2. Voluntary Winding Up

Initiated by the company’s shareholders, requiring the consent of at least 75% of members. This process involves liquidating the company’s assets to pay off liabilities before dissolution

3-Filing Application Form STK-2

A company can apply for striking off by submitting Form STK-2 to the ROC, provided it meets certain eligibility criteria

Eligibility Criteria for Striking Off

  • The company should not have commenced business within one year of incorporation.
  • It should not have carried out any business activity for the preceding two financial years.
  • The company must have no pending litigations or liabilities.
  • All regulatory filings and compliances should be up to date.

Documents Required

  • Indemnity Bond signed by all directors (Form STK-3).
  • Affidavit by all directors (Form STK-4).
  • Statement of Accounts showing nil assets and liabilities, certified by a Chartered Accountant.
  • Board Resolution authorizing the filing of the application.
  • Consent of at least 75% of shareholders.
  • Copy of the special resolution passed.
  • Bank account closure statements.

Step-by-Step Process

1. Board Meeting

Convene a board meeting to pass a resolution for closing the company and authorize a director to proceed with the application.

2. Shareholders' Approval

Obtain consent from at least 75% of shareholders through a special resolution.

 

3. Settle Liabilities

Ensure all liabilities, including government dues, are settled.

 

4. Close Bank Accounts

Close all company bank accounts and obtain closure statements.

 

5. Prepare Documents

–  Draft and notarize the required affidavits and indemnity bonds.

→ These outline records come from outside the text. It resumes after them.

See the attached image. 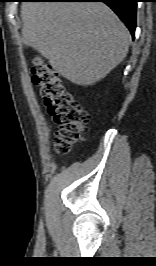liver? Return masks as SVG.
<instances>
[{
	"mask_svg": "<svg viewBox=\"0 0 156 266\" xmlns=\"http://www.w3.org/2000/svg\"><path fill=\"white\" fill-rule=\"evenodd\" d=\"M22 40L74 84L94 85L126 57L131 36L101 2H25Z\"/></svg>",
	"mask_w": 156,
	"mask_h": 266,
	"instance_id": "liver-1",
	"label": "liver"
}]
</instances>
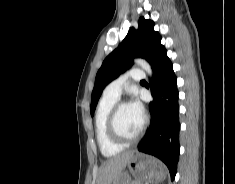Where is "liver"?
Here are the masks:
<instances>
[{"label": "liver", "mask_w": 235, "mask_h": 184, "mask_svg": "<svg viewBox=\"0 0 235 184\" xmlns=\"http://www.w3.org/2000/svg\"><path fill=\"white\" fill-rule=\"evenodd\" d=\"M134 152H123L120 156H113L99 168L97 184H111L120 172L126 168Z\"/></svg>", "instance_id": "6515ba94"}]
</instances>
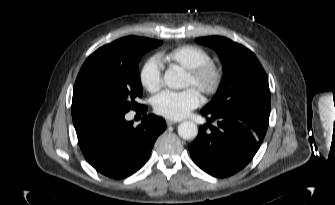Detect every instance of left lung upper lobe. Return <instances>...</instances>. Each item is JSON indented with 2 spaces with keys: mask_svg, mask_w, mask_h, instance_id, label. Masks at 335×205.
I'll return each mask as SVG.
<instances>
[{
  "mask_svg": "<svg viewBox=\"0 0 335 205\" xmlns=\"http://www.w3.org/2000/svg\"><path fill=\"white\" fill-rule=\"evenodd\" d=\"M195 40L214 48L223 66V79L217 93L202 111L246 112L269 120L268 78L254 53L225 37L210 36Z\"/></svg>",
  "mask_w": 335,
  "mask_h": 205,
  "instance_id": "obj_1",
  "label": "left lung upper lobe"
}]
</instances>
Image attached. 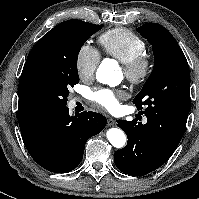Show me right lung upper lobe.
I'll return each mask as SVG.
<instances>
[{"instance_id":"obj_1","label":"right lung upper lobe","mask_w":199,"mask_h":199,"mask_svg":"<svg viewBox=\"0 0 199 199\" xmlns=\"http://www.w3.org/2000/svg\"><path fill=\"white\" fill-rule=\"evenodd\" d=\"M46 114L26 105L19 99L18 122L22 137L29 135L46 118Z\"/></svg>"}]
</instances>
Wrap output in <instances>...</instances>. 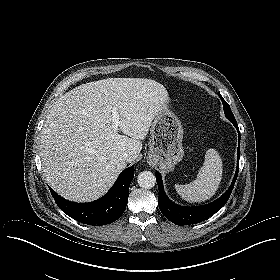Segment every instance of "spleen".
Instances as JSON below:
<instances>
[{"label":"spleen","mask_w":280,"mask_h":280,"mask_svg":"<svg viewBox=\"0 0 280 280\" xmlns=\"http://www.w3.org/2000/svg\"><path fill=\"white\" fill-rule=\"evenodd\" d=\"M223 173L222 159L215 149L206 151L203 166L189 184H176L175 189L188 202H203L215 195Z\"/></svg>","instance_id":"1"}]
</instances>
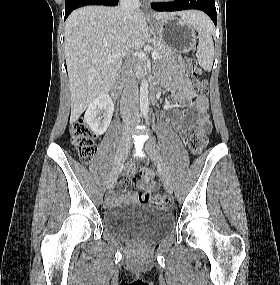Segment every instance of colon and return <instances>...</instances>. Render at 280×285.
Here are the masks:
<instances>
[{"label": "colon", "instance_id": "obj_1", "mask_svg": "<svg viewBox=\"0 0 280 285\" xmlns=\"http://www.w3.org/2000/svg\"><path fill=\"white\" fill-rule=\"evenodd\" d=\"M185 67L191 75L194 83L199 90L204 91L206 81L202 76L201 70L198 68L196 60L192 57L185 59ZM209 124H194L188 135V146L194 153L201 152L208 143ZM71 142L77 154L84 163L90 162L96 151V135L82 121L75 122L70 130ZM141 179L144 185L153 184V175L149 170H142ZM152 201L156 204H165L168 198L165 194H157L153 196Z\"/></svg>", "mask_w": 280, "mask_h": 285}]
</instances>
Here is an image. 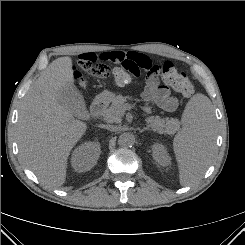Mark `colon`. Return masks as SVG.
Wrapping results in <instances>:
<instances>
[{"label":"colon","mask_w":245,"mask_h":245,"mask_svg":"<svg viewBox=\"0 0 245 245\" xmlns=\"http://www.w3.org/2000/svg\"><path fill=\"white\" fill-rule=\"evenodd\" d=\"M79 66L88 74L97 78H112L117 85H126L132 76L140 73L137 63L130 59H123L116 66L111 67L100 60L94 53H83L78 58ZM148 79H161L166 85L172 87L185 97H190L194 92L192 81L182 72H179L174 64L169 60H164L159 64L151 66L147 70ZM80 85H85V81L79 73L75 74Z\"/></svg>","instance_id":"colon-1"}]
</instances>
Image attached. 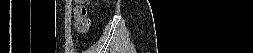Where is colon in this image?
<instances>
[{
    "instance_id": "1",
    "label": "colon",
    "mask_w": 253,
    "mask_h": 53,
    "mask_svg": "<svg viewBox=\"0 0 253 53\" xmlns=\"http://www.w3.org/2000/svg\"><path fill=\"white\" fill-rule=\"evenodd\" d=\"M75 18L77 27L80 30H87L90 27V20L88 18V9L85 6H78L75 10Z\"/></svg>"
}]
</instances>
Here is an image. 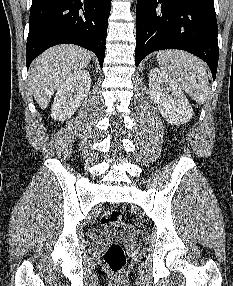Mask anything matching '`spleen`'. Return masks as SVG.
<instances>
[{
    "label": "spleen",
    "mask_w": 233,
    "mask_h": 286,
    "mask_svg": "<svg viewBox=\"0 0 233 286\" xmlns=\"http://www.w3.org/2000/svg\"><path fill=\"white\" fill-rule=\"evenodd\" d=\"M157 63L198 104L206 102L209 82L204 61L186 51L162 50L157 53Z\"/></svg>",
    "instance_id": "obj_1"
}]
</instances>
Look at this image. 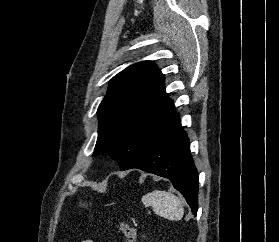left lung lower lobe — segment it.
I'll list each match as a JSON object with an SVG mask.
<instances>
[{
    "label": "left lung lower lobe",
    "instance_id": "obj_1",
    "mask_svg": "<svg viewBox=\"0 0 279 242\" xmlns=\"http://www.w3.org/2000/svg\"><path fill=\"white\" fill-rule=\"evenodd\" d=\"M190 143L180 120L124 170L138 168L168 178L186 199L192 213L198 210V174L190 154Z\"/></svg>",
    "mask_w": 279,
    "mask_h": 242
}]
</instances>
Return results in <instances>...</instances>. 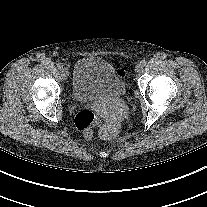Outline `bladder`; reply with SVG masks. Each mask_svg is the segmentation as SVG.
Listing matches in <instances>:
<instances>
[{
	"label": "bladder",
	"instance_id": "bladder-1",
	"mask_svg": "<svg viewBox=\"0 0 207 207\" xmlns=\"http://www.w3.org/2000/svg\"><path fill=\"white\" fill-rule=\"evenodd\" d=\"M71 95L78 102L122 99L127 95V85L110 63L88 56L81 58L74 67Z\"/></svg>",
	"mask_w": 207,
	"mask_h": 207
}]
</instances>
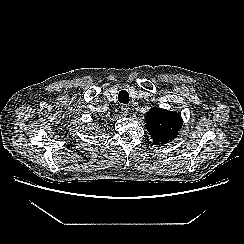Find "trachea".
<instances>
[{
	"instance_id": "trachea-1",
	"label": "trachea",
	"mask_w": 244,
	"mask_h": 244,
	"mask_svg": "<svg viewBox=\"0 0 244 244\" xmlns=\"http://www.w3.org/2000/svg\"><path fill=\"white\" fill-rule=\"evenodd\" d=\"M118 101L123 104L129 103V94L126 90H121L118 94Z\"/></svg>"
}]
</instances>
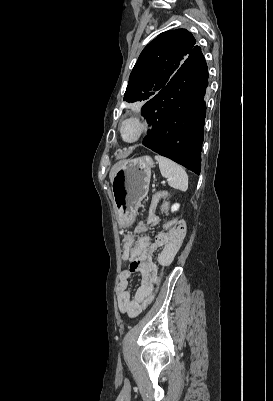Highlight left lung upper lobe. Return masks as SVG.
Wrapping results in <instances>:
<instances>
[{
  "mask_svg": "<svg viewBox=\"0 0 273 401\" xmlns=\"http://www.w3.org/2000/svg\"><path fill=\"white\" fill-rule=\"evenodd\" d=\"M195 43L186 29L159 34L141 52L130 74L124 101L152 99L166 86Z\"/></svg>",
  "mask_w": 273,
  "mask_h": 401,
  "instance_id": "obj_1",
  "label": "left lung upper lobe"
}]
</instances>
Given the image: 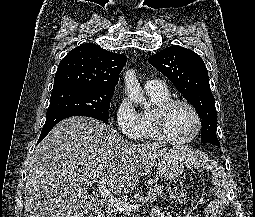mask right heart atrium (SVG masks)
I'll use <instances>...</instances> for the list:
<instances>
[{
  "label": "right heart atrium",
  "instance_id": "obj_1",
  "mask_svg": "<svg viewBox=\"0 0 255 217\" xmlns=\"http://www.w3.org/2000/svg\"><path fill=\"white\" fill-rule=\"evenodd\" d=\"M115 122L122 135L129 139L140 137V116L127 97L121 98L117 103L115 108Z\"/></svg>",
  "mask_w": 255,
  "mask_h": 217
}]
</instances>
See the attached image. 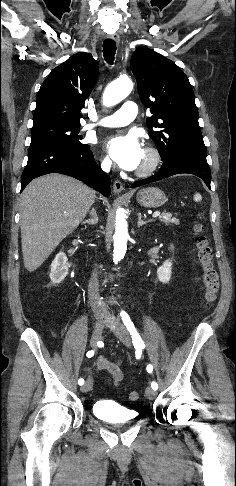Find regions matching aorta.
Here are the masks:
<instances>
[{"instance_id":"1","label":"aorta","mask_w":236,"mask_h":486,"mask_svg":"<svg viewBox=\"0 0 236 486\" xmlns=\"http://www.w3.org/2000/svg\"><path fill=\"white\" fill-rule=\"evenodd\" d=\"M133 89V83L129 78L118 79L110 83L103 94V102L112 106L126 98ZM124 209L118 208L116 211V226L113 236L114 250L113 260L115 263L124 258L127 250V240L129 238L127 221Z\"/></svg>"}]
</instances>
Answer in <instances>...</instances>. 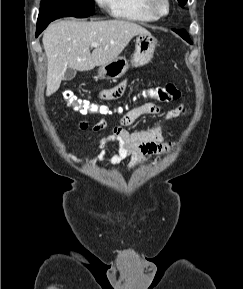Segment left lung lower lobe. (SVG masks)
<instances>
[{
    "mask_svg": "<svg viewBox=\"0 0 243 289\" xmlns=\"http://www.w3.org/2000/svg\"><path fill=\"white\" fill-rule=\"evenodd\" d=\"M173 31L176 32L177 34H179L184 40H186L187 42L192 44V41L190 40L189 35L186 33V31L176 30V29H173Z\"/></svg>",
    "mask_w": 243,
    "mask_h": 289,
    "instance_id": "left-lung-lower-lobe-1",
    "label": "left lung lower lobe"
}]
</instances>
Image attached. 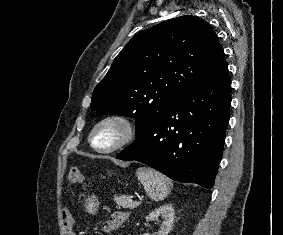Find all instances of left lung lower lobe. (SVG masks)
<instances>
[{
	"mask_svg": "<svg viewBox=\"0 0 283 235\" xmlns=\"http://www.w3.org/2000/svg\"><path fill=\"white\" fill-rule=\"evenodd\" d=\"M230 88L225 63L186 89L116 158L142 162L178 182L212 188L230 116Z\"/></svg>",
	"mask_w": 283,
	"mask_h": 235,
	"instance_id": "0a47b994",
	"label": "left lung lower lobe"
}]
</instances>
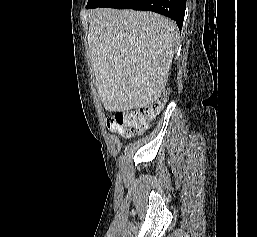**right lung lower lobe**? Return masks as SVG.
<instances>
[{
  "mask_svg": "<svg viewBox=\"0 0 257 237\" xmlns=\"http://www.w3.org/2000/svg\"><path fill=\"white\" fill-rule=\"evenodd\" d=\"M100 7L157 12L176 21L177 26L181 30L185 15L186 0H108Z\"/></svg>",
  "mask_w": 257,
  "mask_h": 237,
  "instance_id": "obj_1",
  "label": "right lung lower lobe"
}]
</instances>
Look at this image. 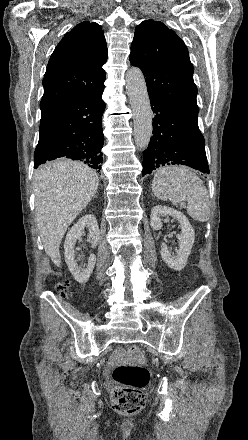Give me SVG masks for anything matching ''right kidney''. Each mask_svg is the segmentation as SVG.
I'll list each match as a JSON object with an SVG mask.
<instances>
[{
  "mask_svg": "<svg viewBox=\"0 0 248 440\" xmlns=\"http://www.w3.org/2000/svg\"><path fill=\"white\" fill-rule=\"evenodd\" d=\"M85 228H88V237L91 239L92 248H95L98 244L100 232L97 219L92 214L83 216L76 224L72 226L66 235L64 243V256L66 264L75 280L80 284H85L89 280L96 263V256L94 254L89 256L86 268L79 267L75 260L74 246L77 239L81 237Z\"/></svg>",
  "mask_w": 248,
  "mask_h": 440,
  "instance_id": "obj_1",
  "label": "right kidney"
}]
</instances>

– Prepare a statement of accounts showing nil assets and liabilities.

6. File Form STK-2

Submit the application along with the necessary documents to the ROC.

 

7. Publication of Notice

The ROC will publish a notice in the Official Gazette, allowing for objections.

 

8. Striking Off

If no objections are received, the ROC will strike off the company and issue a notice of dissolution.

Benefits of Striking Off

  • Eliminates the burden of ongoing compliance for inactive companies.
  • Avoids penalties associated with non-compliance.
  • Allows for better utilization of resources.
  • Provides an option to restore the company within three years if needed.

Note

It is crucial to ensure that all statutory compliances are met before initiating the closure process to avoid legal complications. Engaging with professional services can facilitate a smooth and compliant closure.